Specific Binding of Streptavidin onto the Nonbiofouling Titanium/Titanium Oxide Surface through Surface-Initiated, Atom Transfer Radical Polymerization and Bioconjugation of Biotin

Abstract

Chemical modification of titanium/titanium oxide (Ti/TiO2) substrates has recently gained a great deal of attention because of the applications of Ti/TiO2-based materials to biomedical areas. The reported modification methods generally involve passive coating of Ti/TiO2 substrates with protein-resistant materials, and poly(ethylene glycol) (PEG) has proven advantageous for bestowing a nonbiofouling property on the surface of Ti/TiO2. However, the wider applications of Ti/TiO2-based materials to biomedical areas will require the introduction of biologically active moieties onto Ti/TiO2, in addition to nonbiofouling property. In this work, we therefore utilized surface-initiated polymerization to coat the Ti/TiO2 substrates with polymers presenting the nonbiofouling PEG moiety and subsequently conjugated biologically active compounds to the PEG-presenting, polymeric films.

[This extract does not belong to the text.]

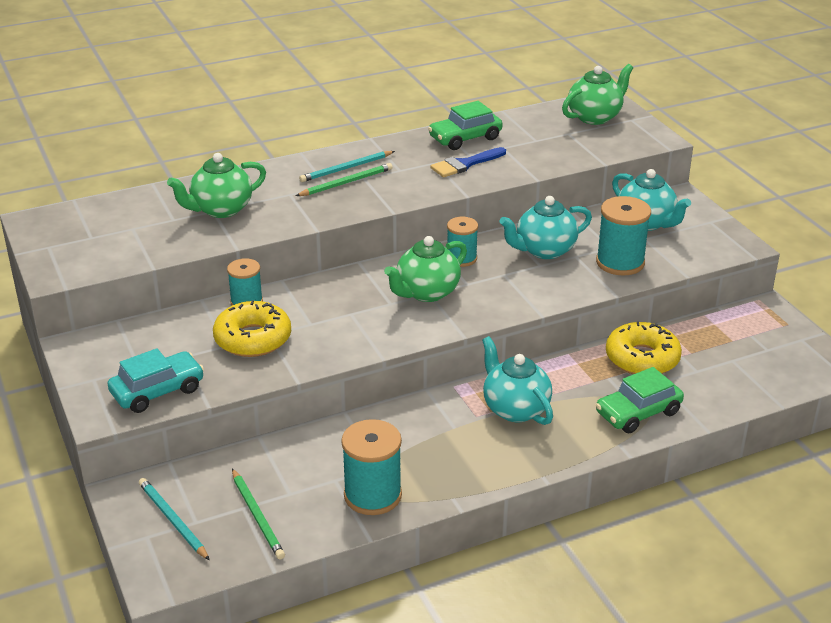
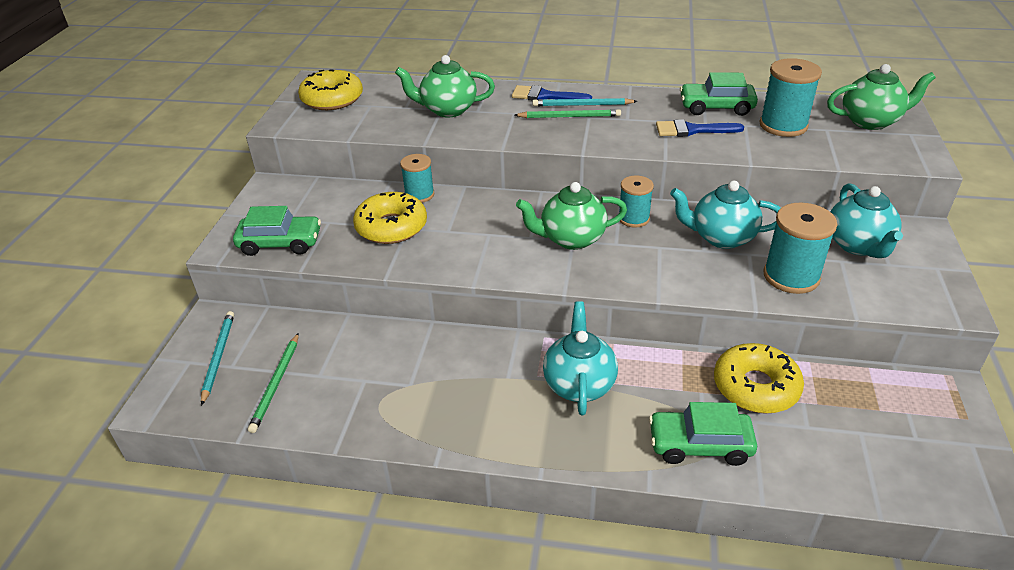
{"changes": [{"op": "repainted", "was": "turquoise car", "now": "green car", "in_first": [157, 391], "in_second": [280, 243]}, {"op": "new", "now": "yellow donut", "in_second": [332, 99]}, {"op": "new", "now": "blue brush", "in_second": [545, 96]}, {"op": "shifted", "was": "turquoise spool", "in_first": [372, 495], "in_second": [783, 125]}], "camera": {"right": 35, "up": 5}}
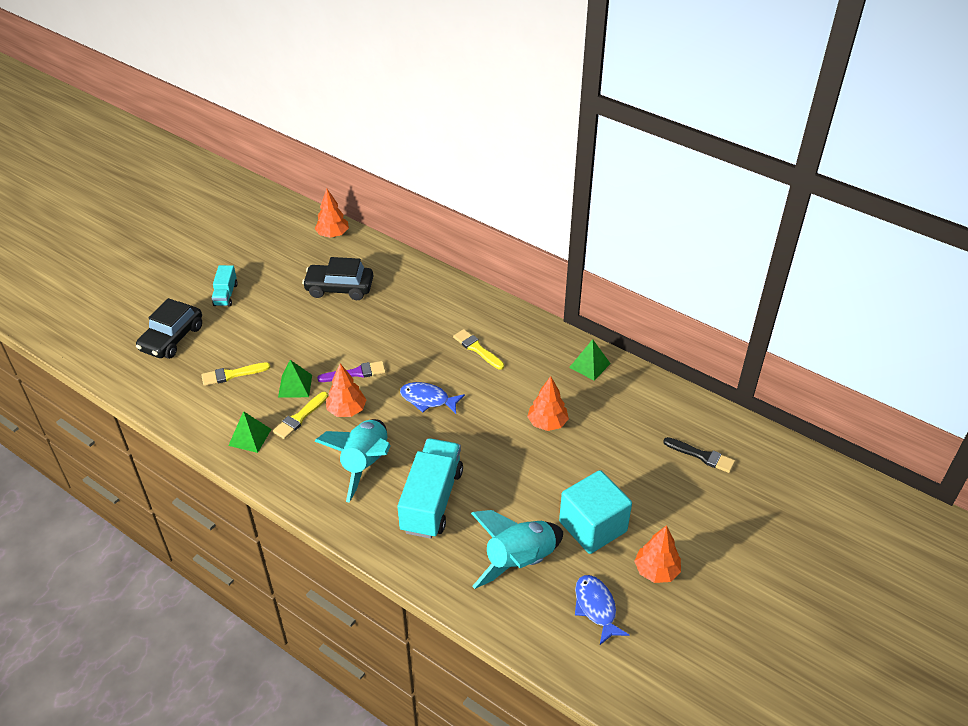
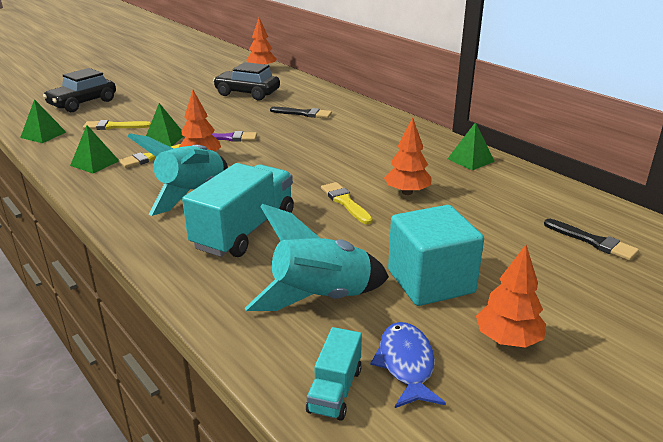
{"changes": [{"op": "new", "now": "green pyramid", "in_second": [43, 135]}, {"op": "new", "now": "black brush", "in_second": [303, 113]}, {"op": "shifted", "was": "turquoise truck", "in_first": [226, 295], "in_second": [335, 390]}, {"op": "shifted", "was": "yellow brush", "in_first": [477, 349], "in_second": [345, 202]}, {"op": "gone", "was": "blue fish", "in_first": [428, 399]}], "camera": {"right": 15, "up": -15}}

Specifically, a Ti/TiO2 surface was chemically modified to present an initiator for atom transfer radical polymerization, and poly(ethylene glycol) methacrylate (PEGMA) was polymerized from the surface. After activation of hydroxyl groups of poly(PEGMA) (pPEGMA) with N,N'-disuccinimidyl carbonate, biotin, a model compound, was conjugated to the pPEGMA films. The reactions were confirmed by infrared spectroscopy, X-ray photoelectron spectroscopy, contact angle goniometry, and ellipsometry. The biospecific binding of target proteins was also utilized to generate micropatterns of proteins on the Ti/TiO2 surface.